### What is needed
Which variables does the sentence beginning "where $n = 4$" in the forum thread below define, and what is each one set to or described as?

### Exercise text
------------------------------

Find the coefficient of the term $x^2$ in $$\left(x+\frac 2x\right)^{4}$$
This is what I have done so far.
We know $a$ = $x$ and $b$ = $\frac2x$ and $n$ = 4
So what I have done is $4c2$ x $(x)^2$ x ($\frac2x$)$^2$
As we know that $^2$ + $^2$ = 4, and 4 is the $n$ value.
The answer is one though? What have I done wrong?
P.S. this was the tutorial that helped me.
On
The general formula you need to use is:
$$kx^2 = \binom{n}{r} \cdot a^{n-r} \cdot b^r$$
where $n = 4$, $a = x$, $b = \frac{2}{x}$, and $k$ is the co-efficient we're trying to find.

------------------------------

### Entries supplied
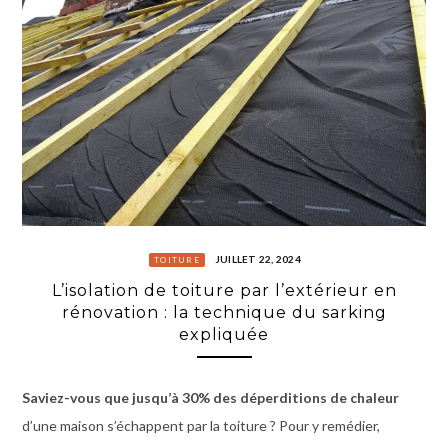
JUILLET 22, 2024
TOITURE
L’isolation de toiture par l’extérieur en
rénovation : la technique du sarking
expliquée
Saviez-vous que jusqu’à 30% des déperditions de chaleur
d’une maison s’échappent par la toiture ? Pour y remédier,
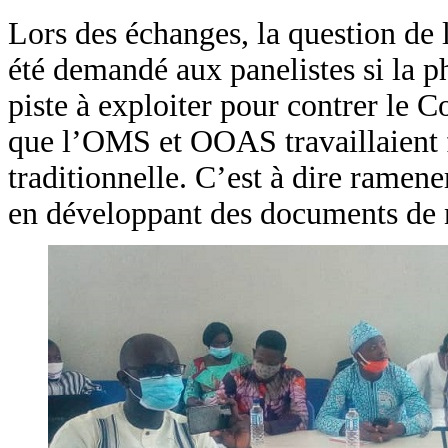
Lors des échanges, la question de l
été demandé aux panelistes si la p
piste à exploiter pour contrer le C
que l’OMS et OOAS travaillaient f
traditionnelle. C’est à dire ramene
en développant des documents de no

------------------------------

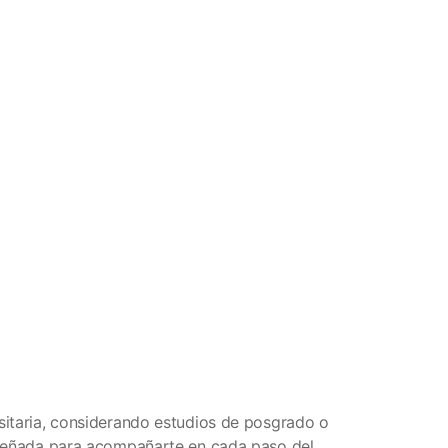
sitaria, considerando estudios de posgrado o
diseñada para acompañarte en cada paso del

------------------------------

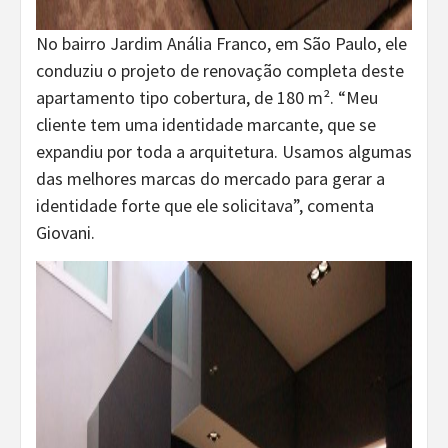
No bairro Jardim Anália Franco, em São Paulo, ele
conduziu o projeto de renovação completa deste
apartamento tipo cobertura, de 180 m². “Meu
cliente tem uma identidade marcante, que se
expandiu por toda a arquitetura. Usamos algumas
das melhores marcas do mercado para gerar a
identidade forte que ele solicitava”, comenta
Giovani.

------------------------------

### Task answer
- n = 4
- a = x
- b = 2/x
- k = the coefficient being found